(Requirement):
Exactly the lines from the one holding "电车如果油传动轴的话说明这电车设计真傻逼" to the end of the listing, both ends included, make up the expected answer.

(Available records):
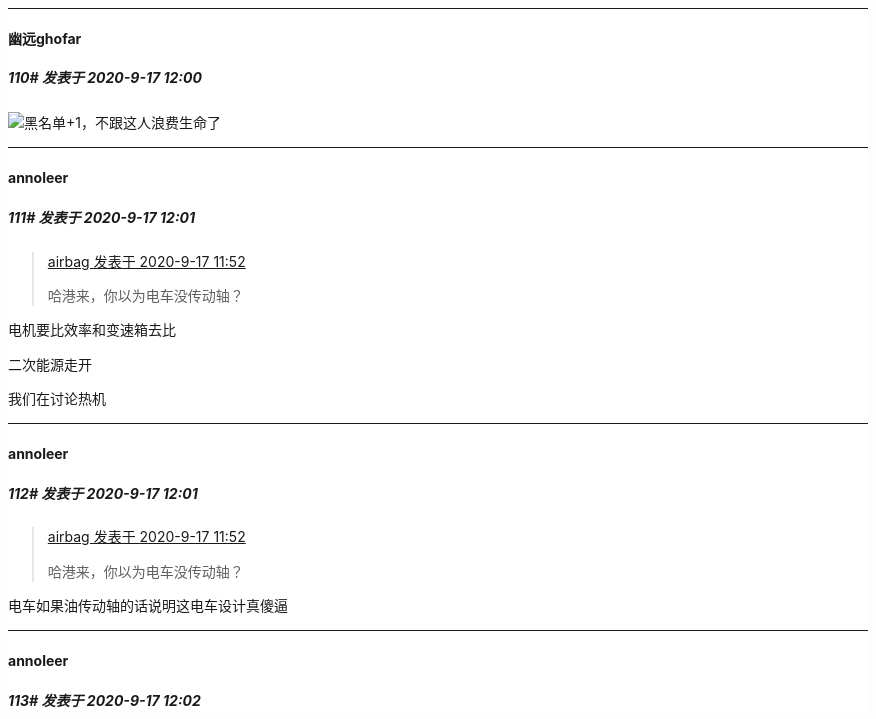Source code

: 


*****

####  幽远ghofar  
##### 110#       发表于 2020-9-17 12:00



<img src="https://static.saraba1st.com/image/smiley/face2017/067.png" referrerpolicy="no-referrer">黑名单+1，不跟这人浪费生命了







*****

####  annoleer  
##### 111#       发表于 2020-9-17 12:01



<blockquote><a href="httphttps://bbs.saraba1st.com/2b/forum.php?mod=redirect&amp;goto=findpost&amp;pid=48763488&amp;ptid=1960269" target="_blank">airbag 发表于 2020-9-17 11:52</a>

哈港来，你以为电车没传动轴？</blockquote>
电机要比效率和变速箱去比


二次能源走开


我们在讨论热机







*****

####  annoleer  
##### 112#       发表于 2020-9-17 12:01



<blockquote><a href="httphttps://bbs.saraba1st.com/2b/forum.php?mod=redirect&amp;goto=findpost&amp;pid=48763488&amp;ptid=1960269" target="_blank">airbag 发表于 2020-9-17 11:52</a>

哈港来，你以为电车没传动轴？</blockquote>
电车如果油传动轴的话说明这电车设计真傻逼







*****

####  annoleer  
##### 113#       发表于 2020-9-17 12:02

(Result for this exercise):
电车如果油传动轴的话说明这电车设计真傻逼







*****

####  annoleer  
##### 113#       发表于 2020-9-17 12:02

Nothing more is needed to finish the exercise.